What, then, the Governor and the military authorities in Jamaica had the right to do, was to use all diligence in suppressing what, for a moment - though probably wrongly - appeared to be a formidable insurrection; and to do this by military force. They had undoubtedly the right to put to death or flog any rebel captured with arms in his hands; their justification in this was, that highest law - necessity and the right of self-preservation. They had also the right to seize any dangerous persons, and hand them over to the civil courts. But they had no right to assume a jurisdiction over the whole actions of civilians, to hang and flog and burn on mere charges of " complicity " or of past guilt. The trial of Mr. Gordon - all the trials that took place in the county of Surrey in that dreadful time - were no trials at all; they were military cruelty and race-tyranny aping the forms of law.

The grand jury threw out the bill, but made a formal presentment, "strongly recommending that martial law should be more clearly defined by legislative enactment." Mr.
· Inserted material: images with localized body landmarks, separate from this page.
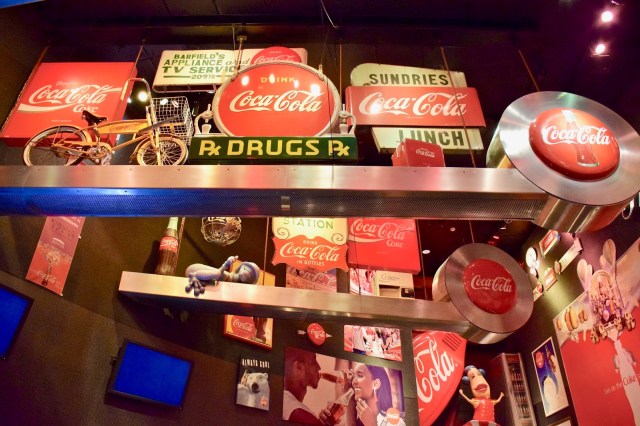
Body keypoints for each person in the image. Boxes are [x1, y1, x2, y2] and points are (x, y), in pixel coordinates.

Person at [283, 347, 332, 425]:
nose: (319, 367)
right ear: (299, 368)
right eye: (313, 361)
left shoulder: (285, 404)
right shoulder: (298, 412)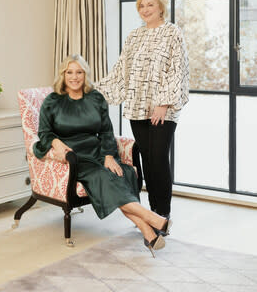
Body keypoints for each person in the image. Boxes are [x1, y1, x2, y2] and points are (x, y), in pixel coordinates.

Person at [33, 54, 171, 257]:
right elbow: (44, 133)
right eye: (69, 72)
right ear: (63, 75)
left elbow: (106, 131)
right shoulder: (52, 101)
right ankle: (154, 220)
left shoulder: (96, 98)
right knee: (104, 178)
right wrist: (56, 142)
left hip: (97, 153)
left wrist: (108, 155)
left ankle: (149, 233)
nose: (74, 77)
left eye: (79, 72)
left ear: (85, 75)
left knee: (119, 174)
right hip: (75, 159)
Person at [95, 0, 189, 222]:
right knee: (147, 158)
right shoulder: (134, 36)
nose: (145, 9)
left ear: (160, 7)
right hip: (137, 107)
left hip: (162, 109)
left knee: (158, 158)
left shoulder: (172, 33)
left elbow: (178, 70)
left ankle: (163, 212)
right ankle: (152, 210)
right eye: (141, 6)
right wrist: (93, 88)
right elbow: (121, 71)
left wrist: (164, 103)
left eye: (150, 5)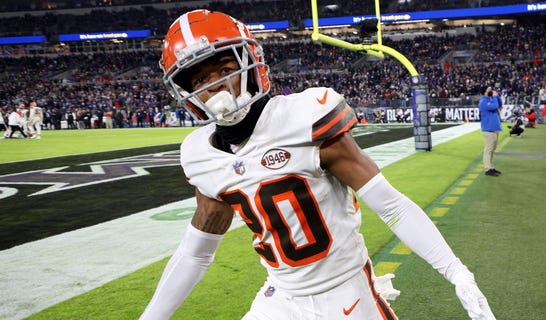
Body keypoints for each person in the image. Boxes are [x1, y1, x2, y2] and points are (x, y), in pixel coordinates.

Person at [140, 9, 495, 320]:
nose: (214, 85)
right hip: (279, 296)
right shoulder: (202, 154)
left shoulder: (304, 118)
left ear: (250, 64)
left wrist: (457, 272)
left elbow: (392, 207)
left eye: (225, 68)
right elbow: (195, 254)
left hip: (344, 292)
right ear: (185, 93)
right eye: (199, 80)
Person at [479, 86, 502, 176]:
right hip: (488, 129)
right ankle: (487, 169)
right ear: (485, 92)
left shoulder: (491, 99)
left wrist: (497, 96)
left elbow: (499, 105)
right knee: (488, 150)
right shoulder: (483, 101)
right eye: (489, 90)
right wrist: (495, 97)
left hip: (494, 128)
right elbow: (495, 106)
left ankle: (491, 167)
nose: (492, 91)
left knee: (492, 150)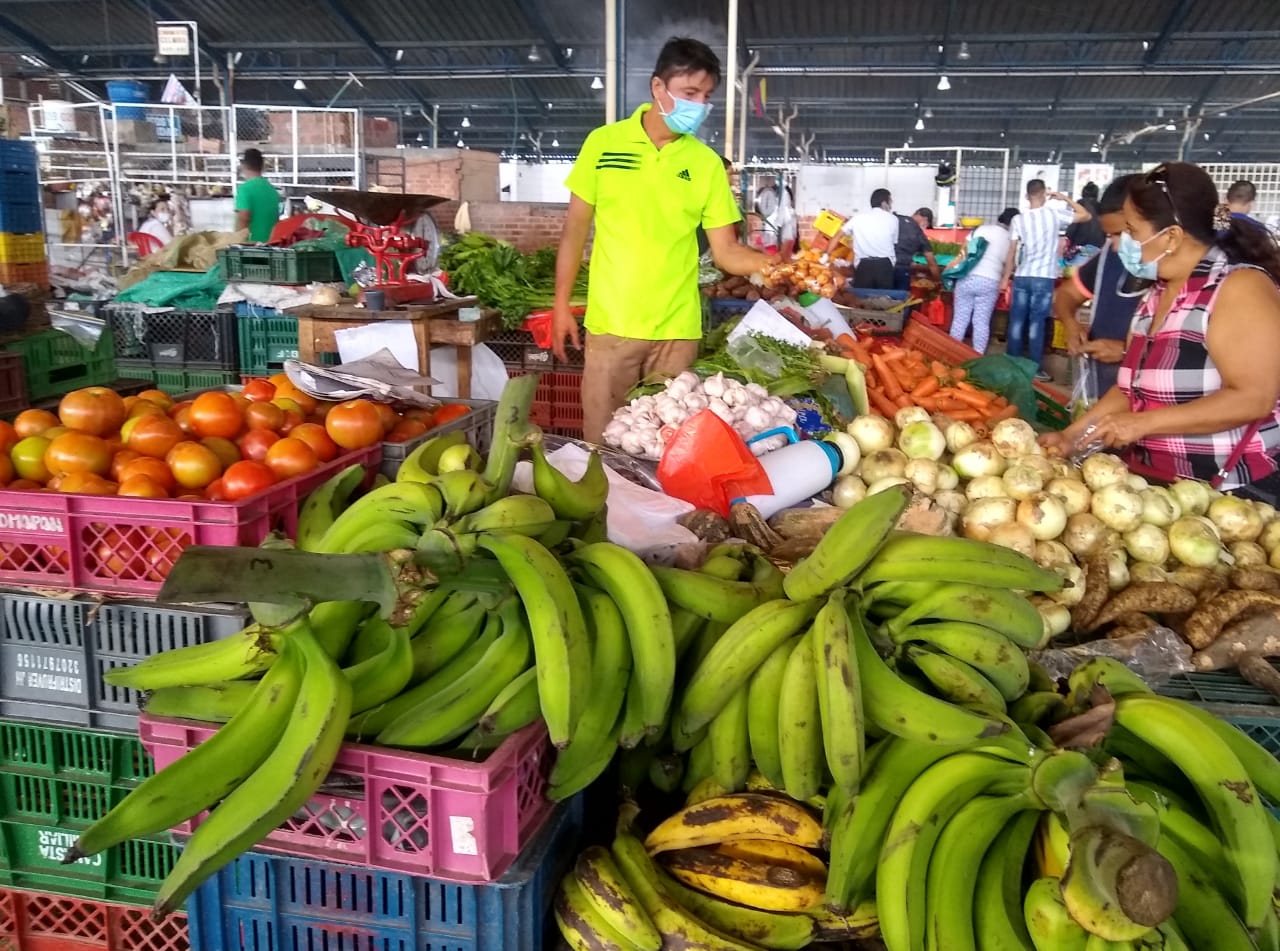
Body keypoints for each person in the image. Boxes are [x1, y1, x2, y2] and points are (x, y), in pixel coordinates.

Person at [551, 37, 774, 444]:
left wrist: (772, 265)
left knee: (668, 448)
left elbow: (726, 252)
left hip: (677, 332)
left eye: (706, 96)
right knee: (605, 444)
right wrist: (561, 305)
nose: (699, 105)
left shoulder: (705, 164)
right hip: (613, 325)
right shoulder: (603, 145)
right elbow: (574, 231)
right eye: (690, 93)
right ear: (658, 88)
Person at [1041, 162, 1280, 498]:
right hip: (1159, 485)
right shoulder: (1156, 292)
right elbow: (1131, 388)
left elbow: (1254, 398)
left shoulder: (1238, 287)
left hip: (1231, 492)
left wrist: (1144, 423)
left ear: (1171, 236)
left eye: (1131, 231)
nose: (1121, 242)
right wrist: (1072, 435)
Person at [1053, 175, 1147, 396]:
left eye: (1122, 234)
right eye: (1109, 236)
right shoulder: (1107, 258)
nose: (1114, 246)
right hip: (1102, 390)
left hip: (1148, 402)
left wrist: (1126, 351)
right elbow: (1067, 294)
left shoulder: (1183, 277)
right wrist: (1070, 323)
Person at [1001, 179, 1091, 380]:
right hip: (1043, 277)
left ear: (1026, 196)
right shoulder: (1053, 213)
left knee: (1016, 321)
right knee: (1036, 323)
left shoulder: (1018, 220)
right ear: (1044, 194)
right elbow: (1086, 215)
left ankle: (1011, 364)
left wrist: (1006, 277)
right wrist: (1064, 197)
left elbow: (1012, 251)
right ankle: (1034, 368)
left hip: (1022, 276)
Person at [948, 207, 1018, 353]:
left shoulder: (981, 229)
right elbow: (1011, 263)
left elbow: (963, 251)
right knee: (981, 322)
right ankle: (977, 356)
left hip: (968, 277)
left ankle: (951, 353)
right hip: (990, 281)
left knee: (960, 319)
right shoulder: (1011, 239)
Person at [843, 188, 898, 289]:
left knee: (862, 300)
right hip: (884, 265)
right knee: (884, 300)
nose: (891, 204)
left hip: (864, 265)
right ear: (884, 203)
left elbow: (839, 234)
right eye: (890, 201)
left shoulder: (858, 218)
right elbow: (894, 243)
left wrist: (826, 255)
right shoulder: (893, 219)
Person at [235, 148, 281, 243]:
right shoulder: (271, 190)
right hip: (271, 243)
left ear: (243, 165)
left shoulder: (245, 189)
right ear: (262, 166)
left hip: (251, 245)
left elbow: (244, 217)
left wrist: (237, 241)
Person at [892, 210, 940, 291]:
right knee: (901, 299)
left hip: (883, 265)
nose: (925, 228)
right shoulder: (918, 233)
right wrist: (938, 282)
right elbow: (931, 262)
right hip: (902, 269)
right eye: (926, 225)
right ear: (925, 219)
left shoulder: (895, 219)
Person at [1065, 181, 1105, 258]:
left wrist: (1068, 240)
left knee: (1065, 264)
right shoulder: (1101, 207)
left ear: (1083, 193)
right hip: (1098, 248)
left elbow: (1073, 227)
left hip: (1081, 247)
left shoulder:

Eyre and his subordinates escaped; but their actions afford, let us earnestly hope, the last example in the history of England of insurrection being met by giving free leave to a furious soldiery to hang, burn, and torture as they please.

It is a consolation that the changes which followed upon her ordeal of fire have been fruitful to Jamaica. After Sir Henry Storks returned from his temporary government of the island, a new Governor was found in a distinguished and very able Indian official, Sir John Peter Grant. Under his rule, Jamaica has flourished in every way; security was established first, and has brought prosperity in its train. No better conclusion to this long and sad history of Jamaica's time of trial could be given than the accompanying figures from the returns of revenue, &c., during the years that succeeded Governor Grant's appointment: -

1867 - 425,780
1869 - 475,897
1870 - 448,759
1871 - 464,564

Public island debt
1866 - 682,466
1867 - 718,952
1868 - 706,964
1869 - 686,830
1870 - 609,505
1871 - 591,656

Value of import
1866 - 1,030,796
1867 - 859,186
1868 - 1,012,279
1869 - 1,214,061
1870 - 1,300,212
1871 - 1,331,185

These figures are eloquent, and their story is one of unmixed encouragement.